Pour comprendre les mécanismes qui expliquent ces précautions, commencez par notre guide vocabulaire de l'IA en quatre mots, puis par vérifier une réponse d'IA. La formation IA générative dans son métier et la thématique conformité et données personnelles prolongent ce guide par des cas de votre métier.

Questions fréquentes

Peut-on utiliser un service d'IA gratuit au travail ?

Oui, pour du contenu que vous accepteriez de publier : texte déjà diffusé, brouillon sans nom ni chiffre confidentiel, aide à la formulation. Dès qu'un document contient une donnée personnelle, un montant, un nom de client ou une information couverte par un secret, ce niveau ne convient plus. Passez alors à une offre professionnelle sous contrat.

Un modèle européen est-il forcément plus sûr ?
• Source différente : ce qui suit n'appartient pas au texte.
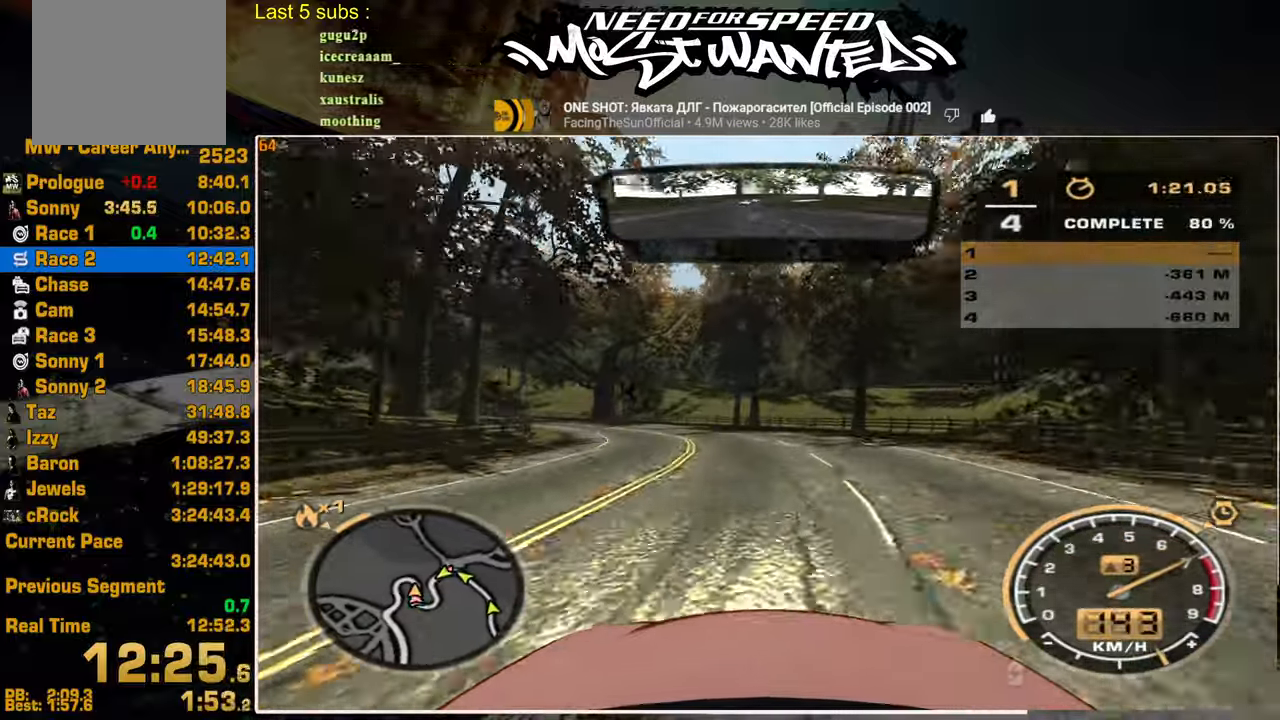
{"buttons": ["R2"], "left_stick": "center", "right_stick": "center", "events": []}
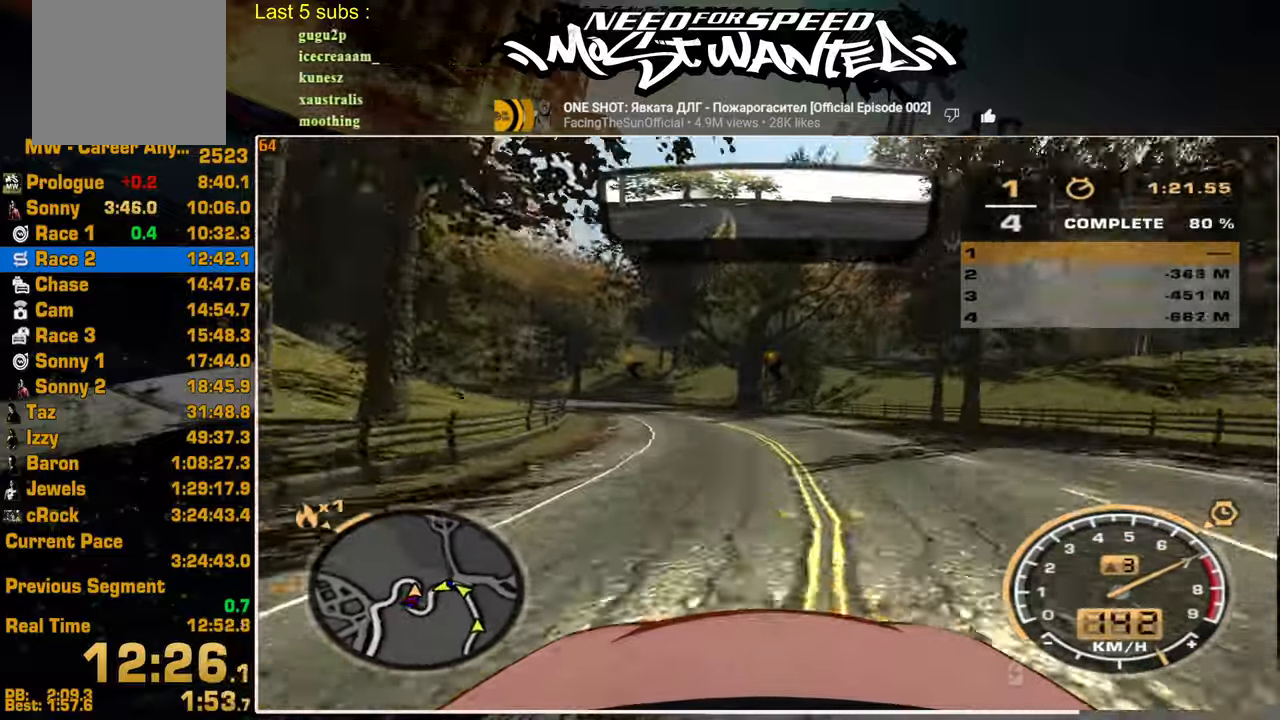
{"buttons": ["R2"], "left_stick": "center", "right_stick": "center", "events": []}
Non, et c'est la confusion la plus fréquente. Ce qui compte juridiquement est le lieu du traitement et le droit applicable, pas l'origine du modèle. Un modèle conçu hors d'Europe peut être exécuté dans un centre de données européen, et un fournisseur européen peut sous-traiter ailleurs. Seul le contrat, lu attentivement, répond à cette question.

Faut-il informer les personnes dont les données passent par une IA ?

Oui. L'information des personnes concernées est une obligation du RGPD, indépendante de la technologie employée. En pratique, cela signifie compléter votre politique de confidentialité et, le cas échéant, vos mentions d'information internes, pour indiquer le recours à un outil d'IA et la finalité poursuivie. La CNIL publie des fiches pratiques dédiées.

Anonymiser un document suffit-il à lever le risque ?

Cela le réduit fortement, sans toujours l'annuler. Retirer les noms ne suffit pas si le contenu permet encore d'identifier une personne par recoupement, ce qui arrive vite dans une petite structure ou un secteur étroit. Retirez aussi les identifiants indirects : dates précises, adresses, numéros de dossier, montants singuliers, intitulés de poste uniques.

Qui décide du niveau autorisé dans une organisation ?

La décision revient au responsable de traitement, c'est-à-dire à la direction, éclairée le cas échéant par le délégué à la protection des données. Ce qui compte est que la règle soit écrite, courte et connue : quels outils, pour quels types de documents, et qui contacter en cas de doute. Une règle non écrite n'est pas appliquée.